C’est pourquoi nous préconisons de créer à l’échelle européenne un fonds de développement dont la logique différerait de celle que suit l’actuel FESF, et qui serait financé par la BCE, autorisée à prêter aux États à des taux d’intérêt très bas.

En outre, pour encadrer les initiatives purement spéculatives des marchés, il faudrait parvenir à un accord avec nos partenaires européens afin d’instituer une taxe réellement efficace sur les transactions financières.

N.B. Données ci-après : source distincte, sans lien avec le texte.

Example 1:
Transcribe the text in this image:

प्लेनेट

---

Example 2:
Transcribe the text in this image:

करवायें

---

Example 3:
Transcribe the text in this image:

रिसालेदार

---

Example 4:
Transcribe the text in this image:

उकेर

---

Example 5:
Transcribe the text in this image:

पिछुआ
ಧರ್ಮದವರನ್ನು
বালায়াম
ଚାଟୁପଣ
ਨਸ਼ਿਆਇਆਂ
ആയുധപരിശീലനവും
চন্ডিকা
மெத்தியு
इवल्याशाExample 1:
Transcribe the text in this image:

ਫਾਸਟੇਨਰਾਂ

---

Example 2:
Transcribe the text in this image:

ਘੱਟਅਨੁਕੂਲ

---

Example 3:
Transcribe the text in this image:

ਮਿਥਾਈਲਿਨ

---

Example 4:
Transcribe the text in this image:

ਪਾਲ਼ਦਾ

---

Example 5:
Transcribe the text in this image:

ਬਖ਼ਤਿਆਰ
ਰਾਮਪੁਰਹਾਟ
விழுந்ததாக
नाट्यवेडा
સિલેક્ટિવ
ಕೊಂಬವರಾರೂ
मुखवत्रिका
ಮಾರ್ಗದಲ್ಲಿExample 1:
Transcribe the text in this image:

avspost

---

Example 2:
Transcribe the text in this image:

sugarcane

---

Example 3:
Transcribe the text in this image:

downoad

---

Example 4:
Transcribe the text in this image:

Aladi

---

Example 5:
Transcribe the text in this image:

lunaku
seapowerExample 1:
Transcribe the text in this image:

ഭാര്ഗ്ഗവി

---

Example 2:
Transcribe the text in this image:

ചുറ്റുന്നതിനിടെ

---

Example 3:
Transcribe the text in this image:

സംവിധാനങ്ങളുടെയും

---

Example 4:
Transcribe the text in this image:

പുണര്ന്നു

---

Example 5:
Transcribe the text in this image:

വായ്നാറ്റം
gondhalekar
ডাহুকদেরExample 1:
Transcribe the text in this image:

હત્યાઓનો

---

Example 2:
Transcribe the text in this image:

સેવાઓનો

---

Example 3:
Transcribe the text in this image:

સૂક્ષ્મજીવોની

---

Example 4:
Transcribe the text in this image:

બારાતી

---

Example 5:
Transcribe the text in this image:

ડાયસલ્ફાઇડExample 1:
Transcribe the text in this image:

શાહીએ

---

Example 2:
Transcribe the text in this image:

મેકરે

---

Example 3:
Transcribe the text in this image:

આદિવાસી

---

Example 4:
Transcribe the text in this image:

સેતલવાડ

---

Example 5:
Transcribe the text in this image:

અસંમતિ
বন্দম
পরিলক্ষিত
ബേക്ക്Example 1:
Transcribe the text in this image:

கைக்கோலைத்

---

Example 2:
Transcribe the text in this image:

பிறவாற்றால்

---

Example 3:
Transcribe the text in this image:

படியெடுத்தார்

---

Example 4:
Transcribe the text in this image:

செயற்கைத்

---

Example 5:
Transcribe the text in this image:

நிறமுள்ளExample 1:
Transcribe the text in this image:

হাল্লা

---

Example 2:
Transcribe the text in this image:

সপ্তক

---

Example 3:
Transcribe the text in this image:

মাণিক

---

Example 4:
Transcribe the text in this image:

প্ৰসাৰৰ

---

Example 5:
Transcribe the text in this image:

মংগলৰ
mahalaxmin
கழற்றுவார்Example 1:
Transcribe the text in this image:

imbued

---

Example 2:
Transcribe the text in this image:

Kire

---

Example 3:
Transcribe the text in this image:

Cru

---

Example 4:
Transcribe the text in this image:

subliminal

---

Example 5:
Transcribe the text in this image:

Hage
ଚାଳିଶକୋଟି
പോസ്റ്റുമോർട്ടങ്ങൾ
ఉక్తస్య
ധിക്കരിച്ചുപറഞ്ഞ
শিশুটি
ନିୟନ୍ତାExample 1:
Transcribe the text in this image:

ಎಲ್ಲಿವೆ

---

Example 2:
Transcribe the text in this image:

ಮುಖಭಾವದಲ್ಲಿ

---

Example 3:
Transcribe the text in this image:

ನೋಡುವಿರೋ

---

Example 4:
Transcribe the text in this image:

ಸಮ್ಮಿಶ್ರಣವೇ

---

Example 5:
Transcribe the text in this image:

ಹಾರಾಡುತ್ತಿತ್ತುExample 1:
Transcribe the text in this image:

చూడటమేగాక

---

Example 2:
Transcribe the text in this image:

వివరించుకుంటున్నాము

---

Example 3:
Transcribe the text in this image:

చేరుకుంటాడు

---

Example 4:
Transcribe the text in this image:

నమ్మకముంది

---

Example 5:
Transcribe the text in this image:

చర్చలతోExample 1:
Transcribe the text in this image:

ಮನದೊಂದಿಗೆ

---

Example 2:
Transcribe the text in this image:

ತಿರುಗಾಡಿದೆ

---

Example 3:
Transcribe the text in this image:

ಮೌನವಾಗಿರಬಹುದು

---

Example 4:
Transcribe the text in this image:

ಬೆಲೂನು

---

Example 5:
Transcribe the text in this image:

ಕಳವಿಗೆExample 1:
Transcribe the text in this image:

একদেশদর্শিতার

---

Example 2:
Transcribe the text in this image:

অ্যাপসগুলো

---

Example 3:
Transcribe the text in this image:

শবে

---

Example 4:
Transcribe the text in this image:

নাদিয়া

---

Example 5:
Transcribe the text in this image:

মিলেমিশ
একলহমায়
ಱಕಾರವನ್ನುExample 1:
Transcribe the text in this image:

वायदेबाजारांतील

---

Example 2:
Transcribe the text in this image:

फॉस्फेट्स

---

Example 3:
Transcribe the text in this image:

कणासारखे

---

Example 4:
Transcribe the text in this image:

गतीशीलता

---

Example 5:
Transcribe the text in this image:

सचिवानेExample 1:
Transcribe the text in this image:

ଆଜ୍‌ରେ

Monsieur le ministre, je doute que, exception faite d’une convergence fiscale avec l’Allemagne – convergence favorable aux seules entreprises –, le Gouvernement ait l’intention – je ne parle même pas de volonté ! – de promouvoir ces mesures à l’échelon européen. Mais peut-être allez-vous me démentir tout à l’heure…

Sans attendre que le cadre européen change, vous pourriez déjà prendre quelques mesures à l’échelon national afin de lutter contre la toute-puissance des marchés financiers.

Je pense en particulier à l’interdiction permanente des ventes à découvert, à la taxation nationale des transactions financières – il faut bien commencer quelque part ! Pourquoi pas en France ? –, à la réglementation du droit de créer des produits dérivés, au rétablissement d’un « passeport » national pour les fonds spéculatifs, à l’abolition des privilèges d’auto-saisine des agences de notation, ou bien encore à l’arrêt de la cotation en continu des entreprises.

Monsieur le président, monsieur le ministre, mes chers collègues, telles sont les appréciations dont je souhaitais vous faire part au nom du groupe communiste, républicain et citoyen avant le prochain Conseil européen.